**** Source material
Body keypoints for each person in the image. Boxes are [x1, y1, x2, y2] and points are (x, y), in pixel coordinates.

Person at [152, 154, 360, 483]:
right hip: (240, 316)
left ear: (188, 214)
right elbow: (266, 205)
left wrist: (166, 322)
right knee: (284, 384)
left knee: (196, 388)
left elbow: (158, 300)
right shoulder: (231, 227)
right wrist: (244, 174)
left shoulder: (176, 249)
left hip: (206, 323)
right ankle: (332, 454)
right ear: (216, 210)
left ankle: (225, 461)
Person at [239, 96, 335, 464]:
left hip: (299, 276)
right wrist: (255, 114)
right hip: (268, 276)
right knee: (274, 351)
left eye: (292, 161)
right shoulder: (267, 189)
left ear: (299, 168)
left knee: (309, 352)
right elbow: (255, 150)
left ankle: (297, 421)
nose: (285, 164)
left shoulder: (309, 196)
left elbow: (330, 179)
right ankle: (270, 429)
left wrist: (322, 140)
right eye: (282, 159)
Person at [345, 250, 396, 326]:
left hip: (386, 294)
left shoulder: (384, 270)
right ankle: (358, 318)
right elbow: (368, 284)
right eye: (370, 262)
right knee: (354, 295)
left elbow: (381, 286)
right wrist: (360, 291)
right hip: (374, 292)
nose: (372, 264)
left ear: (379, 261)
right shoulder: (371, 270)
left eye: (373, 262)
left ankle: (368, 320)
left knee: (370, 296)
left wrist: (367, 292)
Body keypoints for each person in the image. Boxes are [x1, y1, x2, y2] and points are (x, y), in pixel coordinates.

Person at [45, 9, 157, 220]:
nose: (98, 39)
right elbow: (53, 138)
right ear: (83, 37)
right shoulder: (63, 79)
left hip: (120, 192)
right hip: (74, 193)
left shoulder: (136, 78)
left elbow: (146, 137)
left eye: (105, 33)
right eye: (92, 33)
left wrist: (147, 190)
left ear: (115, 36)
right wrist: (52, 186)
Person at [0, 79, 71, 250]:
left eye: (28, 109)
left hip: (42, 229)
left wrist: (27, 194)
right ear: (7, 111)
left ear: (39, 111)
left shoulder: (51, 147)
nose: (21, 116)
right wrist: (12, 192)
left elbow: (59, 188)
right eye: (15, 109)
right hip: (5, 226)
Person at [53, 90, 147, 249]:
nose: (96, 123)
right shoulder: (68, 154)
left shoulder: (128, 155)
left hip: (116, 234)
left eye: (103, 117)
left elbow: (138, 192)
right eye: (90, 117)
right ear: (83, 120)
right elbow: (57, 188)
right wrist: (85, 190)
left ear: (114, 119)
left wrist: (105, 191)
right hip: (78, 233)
********
**** Source material
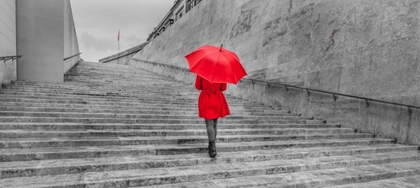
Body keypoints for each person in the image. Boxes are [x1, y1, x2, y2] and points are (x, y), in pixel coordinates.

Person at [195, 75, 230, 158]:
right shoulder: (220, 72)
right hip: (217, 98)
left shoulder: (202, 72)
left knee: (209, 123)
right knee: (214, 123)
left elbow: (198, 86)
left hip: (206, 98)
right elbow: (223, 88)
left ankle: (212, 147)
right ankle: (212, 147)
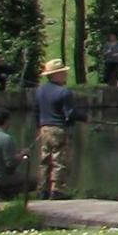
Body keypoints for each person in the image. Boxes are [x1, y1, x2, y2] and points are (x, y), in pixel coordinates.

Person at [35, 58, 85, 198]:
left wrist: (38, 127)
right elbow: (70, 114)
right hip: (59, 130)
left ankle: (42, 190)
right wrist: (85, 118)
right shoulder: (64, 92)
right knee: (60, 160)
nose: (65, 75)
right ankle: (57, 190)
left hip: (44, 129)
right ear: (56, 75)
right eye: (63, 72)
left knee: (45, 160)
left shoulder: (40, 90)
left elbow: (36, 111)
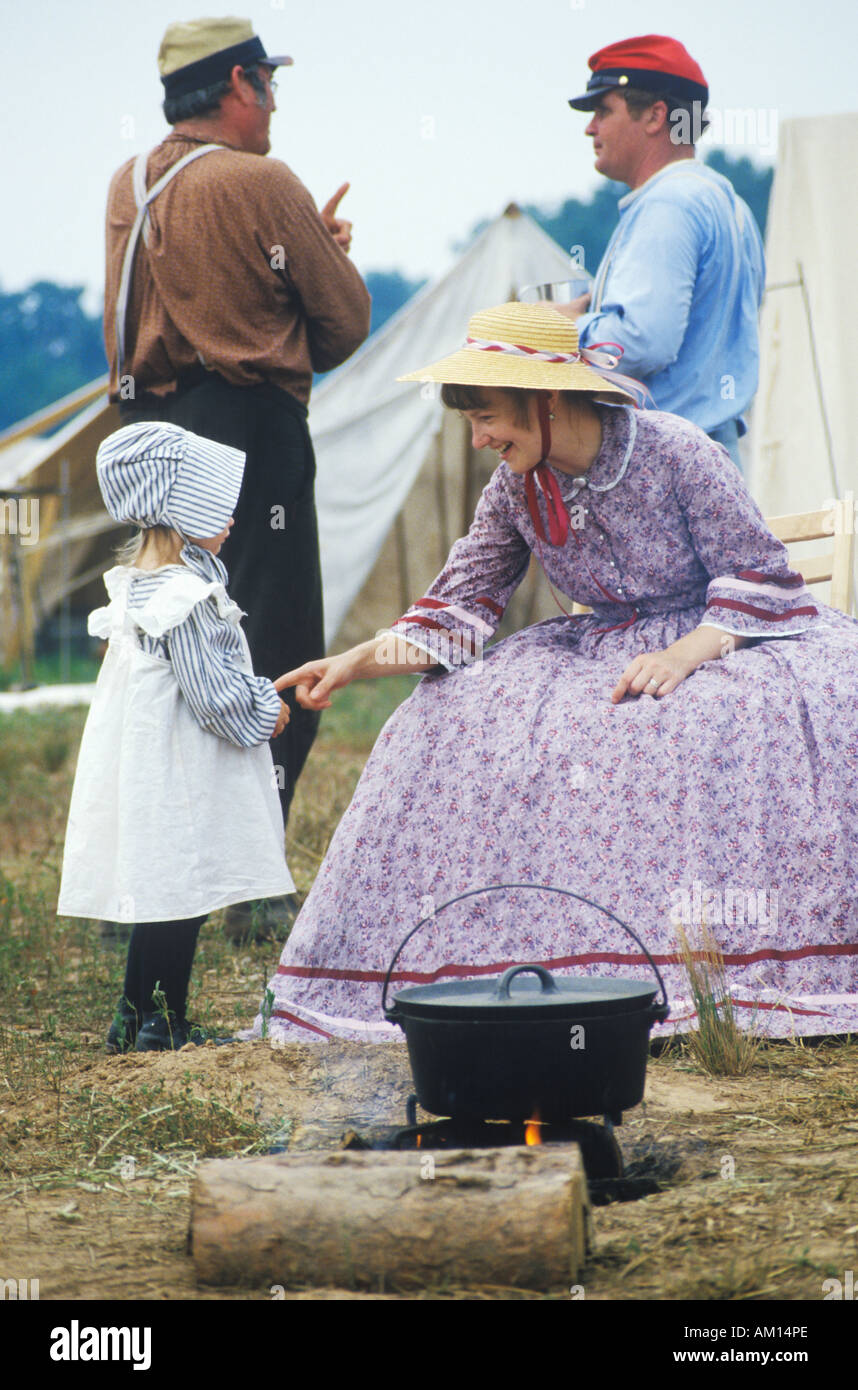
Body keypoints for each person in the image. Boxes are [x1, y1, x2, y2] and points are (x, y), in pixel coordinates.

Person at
********
**** Source material
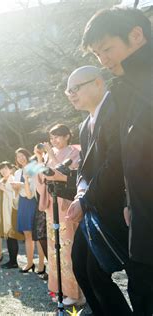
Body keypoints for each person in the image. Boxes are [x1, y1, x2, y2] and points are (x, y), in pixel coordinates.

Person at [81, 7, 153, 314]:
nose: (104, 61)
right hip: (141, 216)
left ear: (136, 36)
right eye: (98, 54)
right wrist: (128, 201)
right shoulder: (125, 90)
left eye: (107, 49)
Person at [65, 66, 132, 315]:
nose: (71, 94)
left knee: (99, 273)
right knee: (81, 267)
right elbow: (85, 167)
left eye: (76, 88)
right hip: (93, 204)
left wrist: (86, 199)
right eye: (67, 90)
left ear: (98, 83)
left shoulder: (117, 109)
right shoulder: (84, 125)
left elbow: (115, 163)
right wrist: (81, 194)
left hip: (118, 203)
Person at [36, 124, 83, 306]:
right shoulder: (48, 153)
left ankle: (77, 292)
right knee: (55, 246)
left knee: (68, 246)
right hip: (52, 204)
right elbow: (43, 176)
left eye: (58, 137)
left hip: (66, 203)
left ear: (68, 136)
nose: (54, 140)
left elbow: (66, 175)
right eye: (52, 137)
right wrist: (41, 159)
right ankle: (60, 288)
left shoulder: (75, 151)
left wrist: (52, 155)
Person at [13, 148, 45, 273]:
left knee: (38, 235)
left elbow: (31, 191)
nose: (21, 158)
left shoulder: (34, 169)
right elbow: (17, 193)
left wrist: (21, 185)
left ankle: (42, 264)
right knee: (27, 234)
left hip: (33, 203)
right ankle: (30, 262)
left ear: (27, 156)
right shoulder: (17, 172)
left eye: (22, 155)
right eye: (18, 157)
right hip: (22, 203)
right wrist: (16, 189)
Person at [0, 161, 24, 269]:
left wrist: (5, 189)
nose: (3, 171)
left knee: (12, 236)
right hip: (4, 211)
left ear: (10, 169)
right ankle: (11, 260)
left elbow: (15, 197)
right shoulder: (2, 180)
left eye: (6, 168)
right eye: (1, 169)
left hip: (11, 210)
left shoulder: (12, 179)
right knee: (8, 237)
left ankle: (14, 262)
********
◆ **Work item**
Reproduce verbatim the lines above, from the line with "left eye: (6, 168)" through the line with "left ankle: (14, 262)".

◆ **Response below**
left eye: (6, 168)
right eye: (1, 169)
left hip: (11, 210)
left shoulder: (12, 179)
right knee: (8, 237)
left ankle: (14, 262)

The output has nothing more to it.